Personal information
- Full name: Robert Wilfred Fairey Jesson
- Born: 17 June 1886 Southampton, Hampshire, England
- Died: 22 February 1917 (aged 30) near Kut, Ottoman Empire
- Batting: Right-handed
- Bowling: Leg break

Domestic team information
- 1907–1908: Hampshire
- 1908: Oxford University

Career statistics
| Competition | First-class |
| Matches | 15 |
| Runs scored | 198 |
| Batting average | 8.25 |
| 100s/50s | –/– |
| Top score | 38 |
| Balls bowled | 882 |
| Wickets | 21 |
| Bowling average | 25.14 |
| 5 wickets in innings | 1 |
| 10 wickets in match | – |
| Best bowling | 5/42 |
| Catches/stumpings | 8/– |
- Source: Cricinfo, 2 February 2010

= Robert Jesson =

English cricketer

Robert Wilfred Fairey Jesson (17 June 1886 – 22 February 1917) was an English first-class cricketer and British Army officer.

The son of Robert Jesson, a solicitor's clerk, he was born at Southampton in June 1886. He was firstly educated in Southampton at Handel College, before attending Sherborne School, where he played for the school cricket team. From Sherborne, he matriculated to Merton College, Oxford. Having appeared in the freshman's match at Oxford in 1907, Jesson made his debut in first-class cricket in the summer of the same year for Hampshire against Warwickshire at Southampton in the County Championship. He met with success on debut, taking a five wicket haul in Warwickshire's first innings. He made a further ten appearances for Hampshire in 1907, taking 17 wickets at an average of 28.66 in the season with his leg break bowling. In 1908, he made what was to be his only first-class appearance for Oxford University, against the Marylebone Cricket Club at Lord's. He made a further two first-class appearances for Hampshire in the 1908 County Championship, before making a final appearance in the 1910 County Championship against Sussex. His overall first-class career for Hampshire saw him take 21 wickets and score 198 runs, with a highest score of 38. Outside of cricket, Jesson played rugby union for both the Trojans and Rosslyn Park.

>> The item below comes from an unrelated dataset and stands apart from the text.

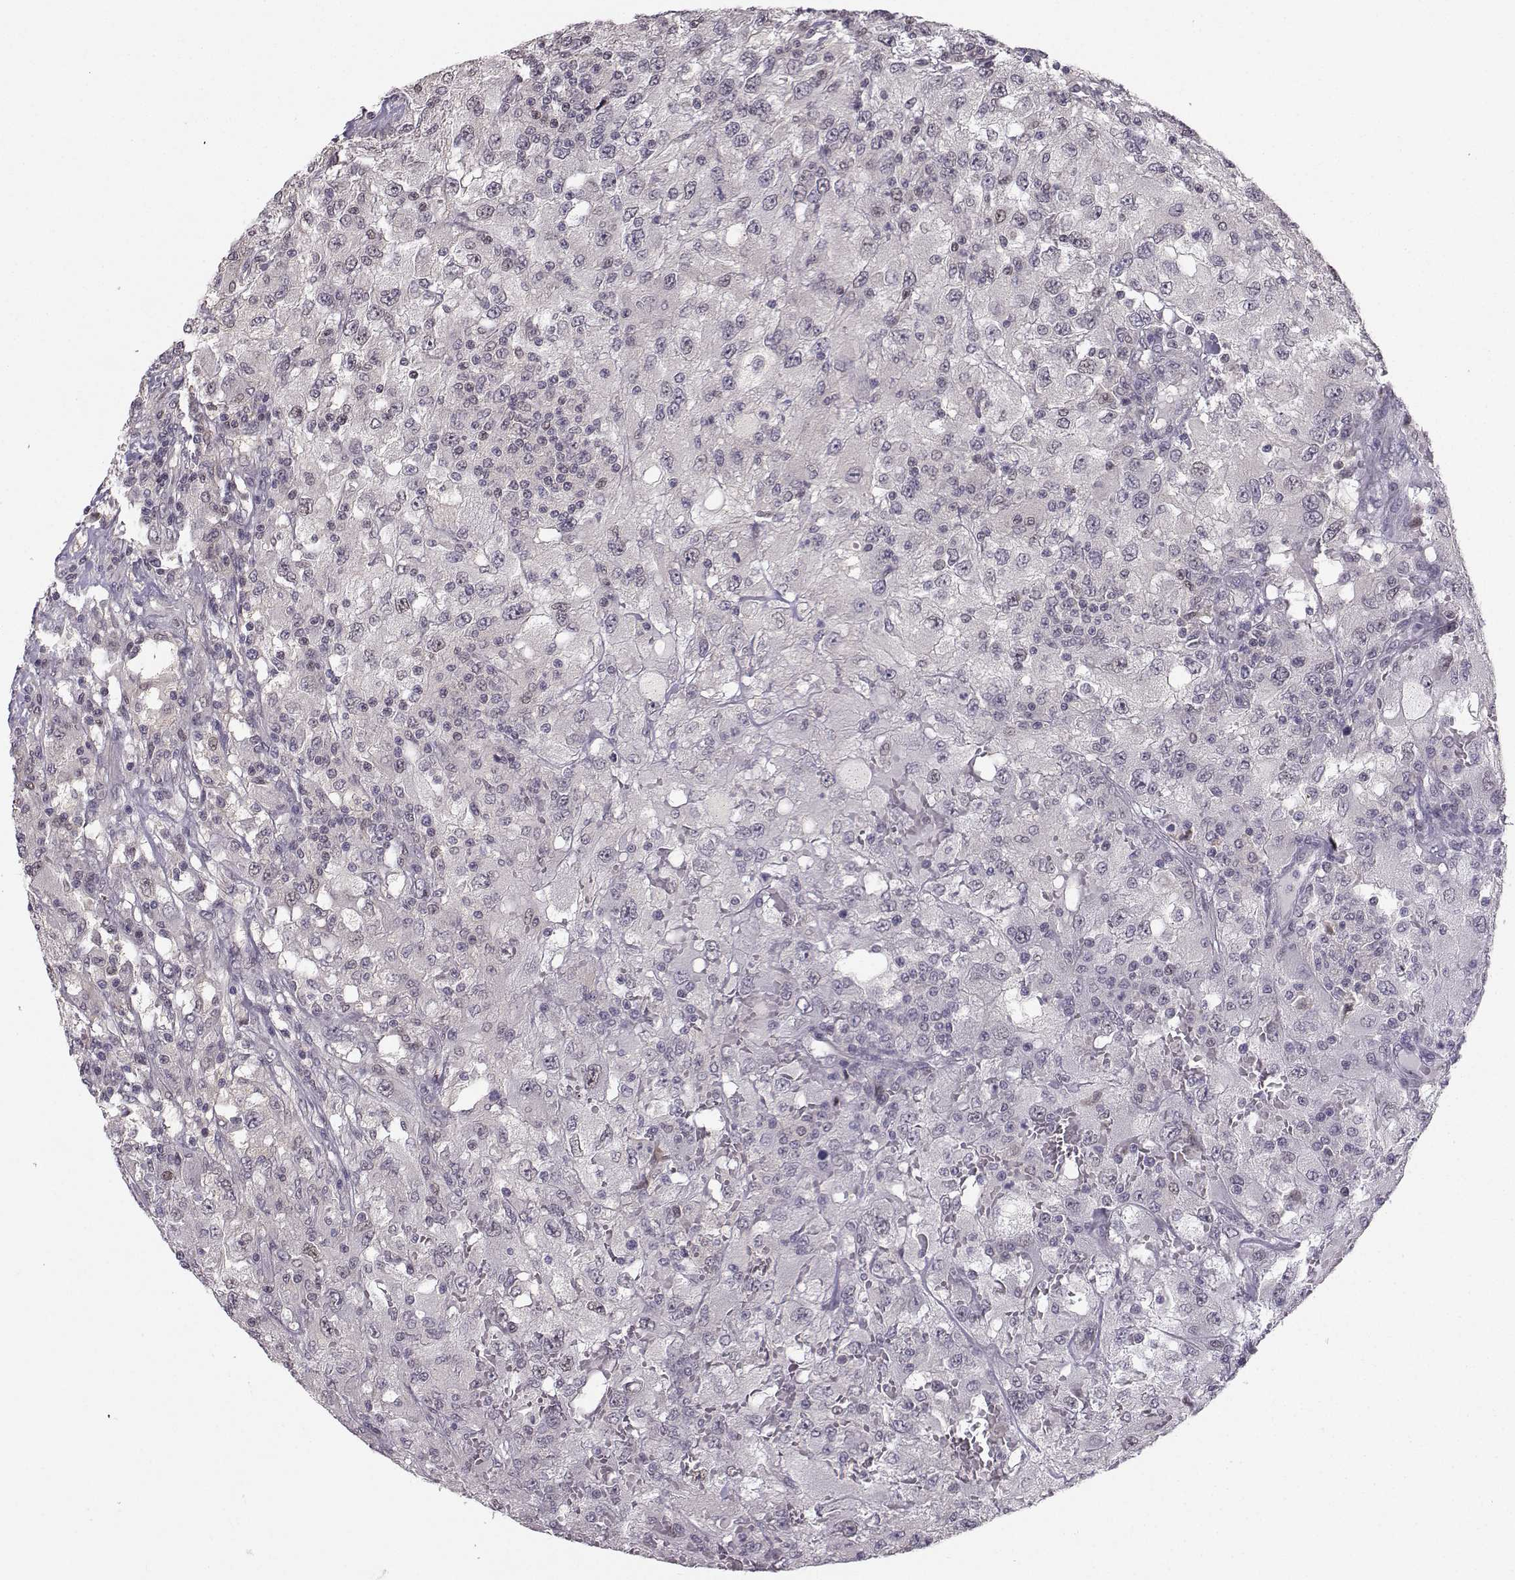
{"staining": {"intensity": "negative", "quantity": "none", "location": "none"}, "tissue": "renal cancer", "cell_type": "Tumor cells", "image_type": "cancer", "snomed": [{"axis": "morphology", "description": "Adenocarcinoma, NOS"}, {"axis": "topography", "description": "Kidney"}], "caption": "Immunohistochemical staining of human adenocarcinoma (renal) reveals no significant expression in tumor cells. The staining was performed using DAB to visualize the protein expression in brown, while the nuclei were stained in blue with hematoxylin (Magnification: 20x).", "gene": "PKP2", "patient": {"sex": "female", "age": 67}}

After graduating from Oxford, he worked in Southampton as a managing clerk with Hepherd & Winstanley. Jesson served in the First World War, being commissioned as a temporary second lieutenant on 26 August 1914. 22 days later he was posted to the 5th (Service) Battalion, Wiltshire Regiment, with promotion to temporary lieutenant following in December. He was made a temporary captain in March 1915, and saw action that year during the Gallipoli campaign, being wounded in action in August. He returned to his regiment in October, but was invalided home with shell shock shortly after. Jesson returned to action in July 1916, when he took part in the Mesopotamian campaign. He received his final appointment in September 1916, when he was made a temporary major whilst second in command of a battalion. Jesson was killed in action by an Ottoman sniper on 22 February 1917 near Kut, one day before the commencement of the Second Battle of Kut.